More patients experienced post operative vomiting in the caudal neostigmine group in our study (11 patients in the caudal neostigmine group vs. 4 patients in non-caudal group, P=0.09). Similarly, Abdulatif and colleagues, found that neostigmine was associated with an unacceptably high incidence of vomiting (30%, 10% and 25% for neostigmine, bupivacaine and neostigmine+bupivacaine, respectively), which may preclude its use [22]. In addition, others [23,24] revealed that the incidence of vomiting with the use of caudal bupivacaine neostigmine was 20%.

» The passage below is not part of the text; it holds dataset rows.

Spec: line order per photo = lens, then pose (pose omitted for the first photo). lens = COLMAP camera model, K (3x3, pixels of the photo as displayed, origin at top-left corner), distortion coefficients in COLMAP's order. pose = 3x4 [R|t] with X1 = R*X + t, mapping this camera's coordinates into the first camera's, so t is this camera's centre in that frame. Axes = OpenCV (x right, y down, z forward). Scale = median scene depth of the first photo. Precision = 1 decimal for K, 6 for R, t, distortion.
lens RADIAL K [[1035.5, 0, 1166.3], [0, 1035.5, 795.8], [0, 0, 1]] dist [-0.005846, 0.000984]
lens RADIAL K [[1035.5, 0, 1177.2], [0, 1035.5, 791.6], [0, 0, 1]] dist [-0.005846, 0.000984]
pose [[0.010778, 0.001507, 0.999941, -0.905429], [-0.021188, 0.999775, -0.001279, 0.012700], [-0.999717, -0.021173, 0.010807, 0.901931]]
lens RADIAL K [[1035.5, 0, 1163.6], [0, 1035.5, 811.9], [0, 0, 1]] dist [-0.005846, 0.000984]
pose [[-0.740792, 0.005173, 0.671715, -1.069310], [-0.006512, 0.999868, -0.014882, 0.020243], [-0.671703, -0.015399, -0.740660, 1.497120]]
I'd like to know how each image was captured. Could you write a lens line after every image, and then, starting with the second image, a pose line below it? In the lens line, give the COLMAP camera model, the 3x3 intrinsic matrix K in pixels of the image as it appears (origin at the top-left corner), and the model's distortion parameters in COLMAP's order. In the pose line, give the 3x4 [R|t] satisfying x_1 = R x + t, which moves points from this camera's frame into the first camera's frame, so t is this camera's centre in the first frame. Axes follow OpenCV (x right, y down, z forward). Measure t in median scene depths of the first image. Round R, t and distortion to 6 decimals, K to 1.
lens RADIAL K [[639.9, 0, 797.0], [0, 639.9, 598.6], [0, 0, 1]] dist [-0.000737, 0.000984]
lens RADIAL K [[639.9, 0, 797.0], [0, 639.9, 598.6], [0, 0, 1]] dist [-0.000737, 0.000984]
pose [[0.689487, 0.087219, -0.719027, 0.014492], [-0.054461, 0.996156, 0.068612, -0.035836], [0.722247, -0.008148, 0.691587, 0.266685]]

No neurological toxicity and this in line with previous studies [22,23] with 2 mcg/kg of neostigmine, which have not mentioned any behavioural changes from epidural administration of neostigmine with methyl and propyl of paraben as preservatives in a glucose containing solution.
Caudal neostigmine can be used safely as a model of fast–track anesthesia for congenital heart surgery; also it provides effective analgesia with opioid sparing effects. This allows faster recovery of patients, and helps to provide an efficient and cost-effective service. However, better control of postoperative vomiting by antiemetic prophylaxis after caudal neostigmine is required.